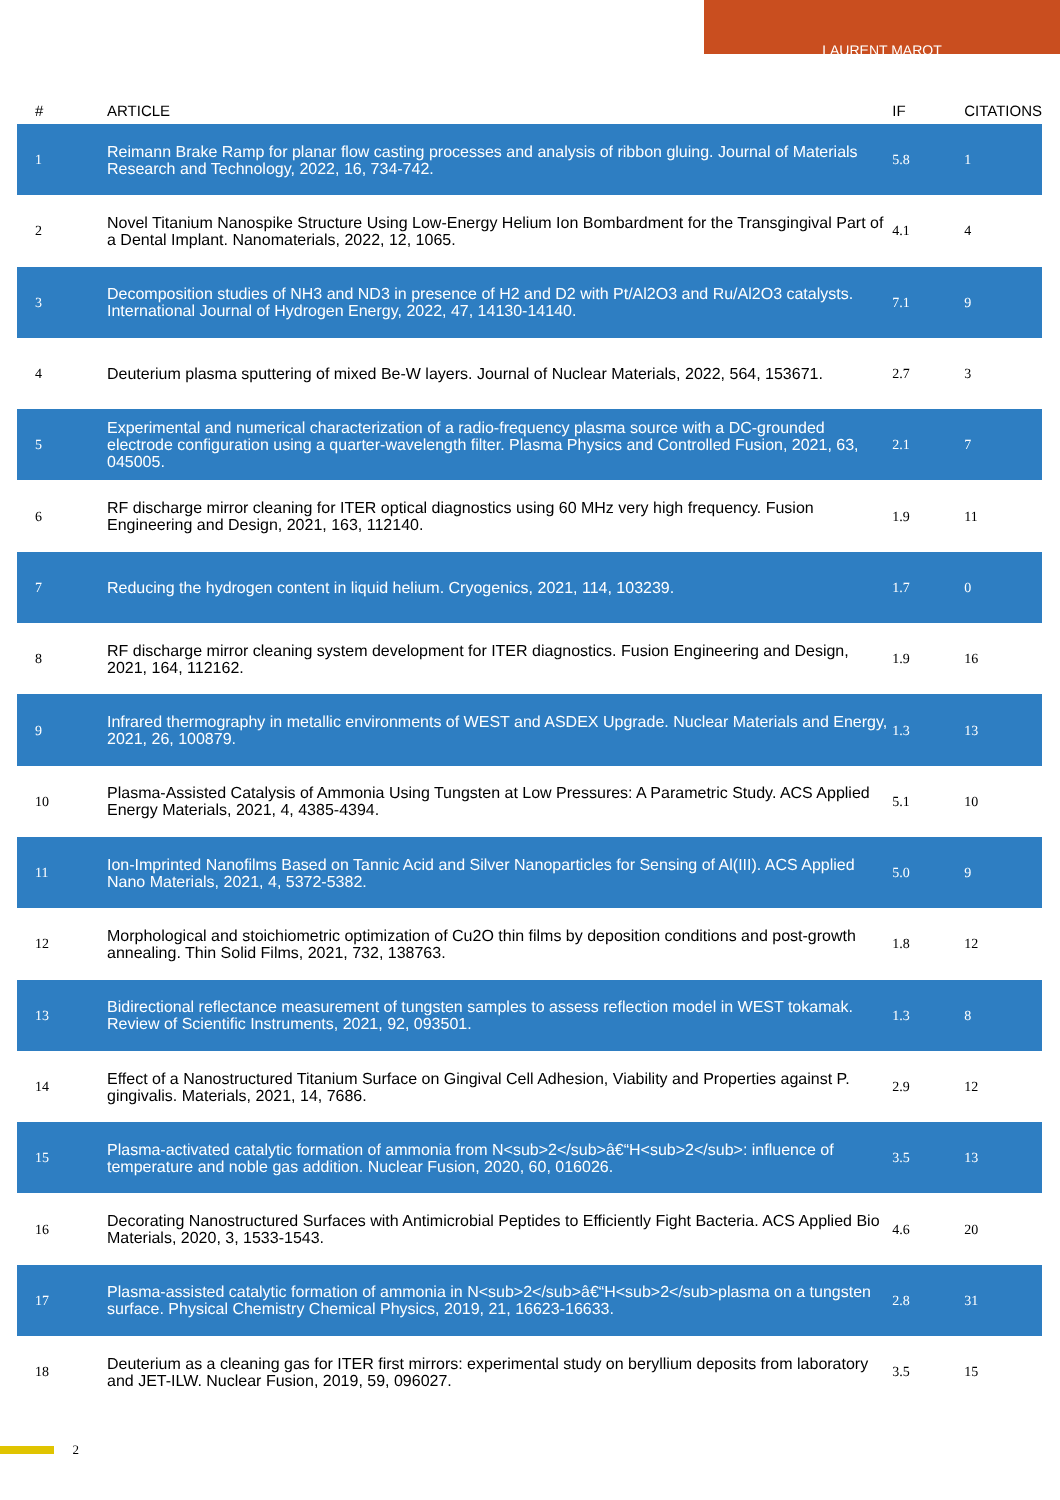LAURENT MAROT
| # | ARTICLE | IF | CITATIONS |
| --- | --- | --- | --- |
| 1 | Reimann Brake Ramp for planar flow casting processes and analysis of ribbon gluing. Journal of Materials Research and Technology, 2022, 16, 734-742. | 5.8 | 1 |
| 2 | Novel Titanium Nanospike Structure Using Low-Energy Helium Ion Bombardment for the Transgingival Part of a Dental Implant. Nanomaterials, 2022, 12, 1065. | 4.1 | 4 |
| 3 | Decomposition studies of NH3 and ND3 in presence of H2 and D2 with Pt/Al2O3 and Ru/Al2O3 catalysts. International Journal of Hydrogen Energy, 2022, 47, 14130-14140. | 7.1 | 9 |
| 4 | Deuterium plasma sputtering of mixed Be-W layers. Journal of Nuclear Materials, 2022, 564, 153671. | 2.7 | 3 |
| 5 | Experimental and numerical characterization of a radio-frequency plasma source with a DC-grounded electrode configuration using a quarter-wavelength filter. Plasma Physics and Controlled Fusion, 2021, 63, 045005. | 2.1 | 7 |
| 6 | RF discharge mirror cleaning for ITER optical diagnostics using 60 MHz very high frequency. Fusion Engineering and Design, 2021, 163, 112140. | 1.9 | 11 |
| 7 | Reducing the hydrogen content in liquid helium. Cryogenics, 2021, 114, 103239. | 1.7 | 0 |
| 8 | RF discharge mirror cleaning system development for ITER diagnostics. Fusion Engineering and Design, 2021, 164, 112162. | 1.9 | 16 |
| 9 | Infrared thermography in metallic environments of WEST and ASDEX Upgrade. Nuclear Materials and Energy, 2021, 26, 100879. | 1.3 | 13 |
| 10 | Plasma-Assisted Catalysis of Ammonia Using Tungsten at Low Pressures: A Parametric Study. ACS Applied Energy Materials, 2021, 4, 4385-4394. | 5.1 | 10 |
| 11 | Ion-Imprinted Nanofilms Based on Tannic Acid and Silver Nanoparticles for Sensing of Al(III). ACS Applied Nano Materials, 2021, 4, 5372-5382. | 5.0 | 9 |
| 12 | Morphological and stoichiometric optimization of Cu2O thin films by deposition conditions and post-growth annealing. Thin Solid Films, 2021, 732, 138763. | 1.8 | 12 |
| 13 | Bidirectional reflectance measurement of tungsten samples to assess reflection model in WEST tokamak. Review of Scientific Instruments, 2021, 92, 093501. | 1.3 | 8 |
| 14 | Effect of a Nanostructured Titanium Surface on Gingival Cell Adhesion, Viability and Properties against P. gingivalis. Materials, 2021, 14, 7686. | 2.9 | 12 |
| 15 | Plasma-activated catalytic formation of ammonia from N<sub>2</sub>â€“H<sub>2</sub>: influence of temperature and noble gas addition. Nuclear Fusion, 2020, 60, 016026. | 3.5 | 13 |
| 16 | Decorating Nanostructured Surfaces with Antimicrobial Peptides to Efficiently Fight Bacteria. ACS Applied Bio Materials, 2020, 3, 1533-1543. | 4.6 | 20 |
| 17 | Plasma-assisted catalytic formation of ammonia in N<sub>2</sub>â€“H<sub>2</sub>plasma on a tungsten surface. Physical Chemistry Chemical Physics, 2019, 21, 16623-16633. | 2.8 | 31 |
| 18 | Deuterium as a cleaning gas for ITER first mirrors: experimental study on beryllium deposits from laboratory and JET-ILW. Nuclear Fusion, 2019, 59, 096027. | 3.5 | 15 |
2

##############################

Task: Every line from the one with "112162. | 1.9 | 16 |" through the last line of the records above should be returned exactly, please, and no others.

Your response:
| 8 | RF discharge mirror cleaning system development for ITER diagnostics. Fusion Engineering and Design, 2021, 164, 112162. | 1.9 | 16 |
| 9 | Infrared thermography in metallic environments of WEST and ASDEX Upgrade. Nuclear Materials and Energy, 2021, 26, 100879. | 1.3 | 13 |
| 10 | Plasma-Assisted Catalysis of Ammonia Using Tungsten at Low Pressures: A Parametric Study. ACS Applied Energy Materials, 2021, 4, 4385-4394. | 5.1 | 10 |
| 11 | Ion-Imprinted Nanofilms Based on Tannic Acid and Silver Nanoparticles for Sensing of Al(III). ACS Applied Nano Materials, 2021, 4, 5372-5382. | 5.0 | 9 |
| 12 | Morphological and stoichiometric optimization of Cu2O thin films by deposition conditions and post-growth annealing. Thin Solid Films, 2021, 732, 138763. | 1.8 | 12 |
| 13 | Bidirectional reflectance measurement of tungsten samples to assess reflection model in WEST tokamak. Review of Scientific Instruments, 2021, 92, 093501. | 1.3 | 8 |
| 14 | Effect of a Nanostructured Titanium Surface on Gingival Cell Adhesion, Viability and Properties against P. gingivalis. Materials, 2021, 14, 7686. | 2.9 | 12 |
| 15 | Plasma-activated catalytic formation of ammonia from N<sub>2</sub>â€“H<sub>2</sub>: influence of temperature and noble gas addition. Nuclear Fusion, 2020, 60, 016026. | 3.5 | 13 |
| 16 | Decorating Nanostructured Surfaces with Antimicrobial Peptides to Efficiently Fight Bacteria. ACS Applied Bio Materials, 2020, 3, 1533-1543. | 4.6 | 20 |
| 17 | Plasma-assisted catalytic formation of ammonia in N<sub>2</sub>â€“H<sub>2</sub>plasma on a tungsten surface. Physical Chemistry Chemical Physics, 2019, 21, 16623-16633. | 2.8 | 31 |
| 18 | Deuterium as a cleaning gas for ITER first mirrors: experimental study on beryllium deposits from laboratory and JET-ILW. Nuclear Fusion, 2019, 59, 096027. | 3.5 | 15 |
2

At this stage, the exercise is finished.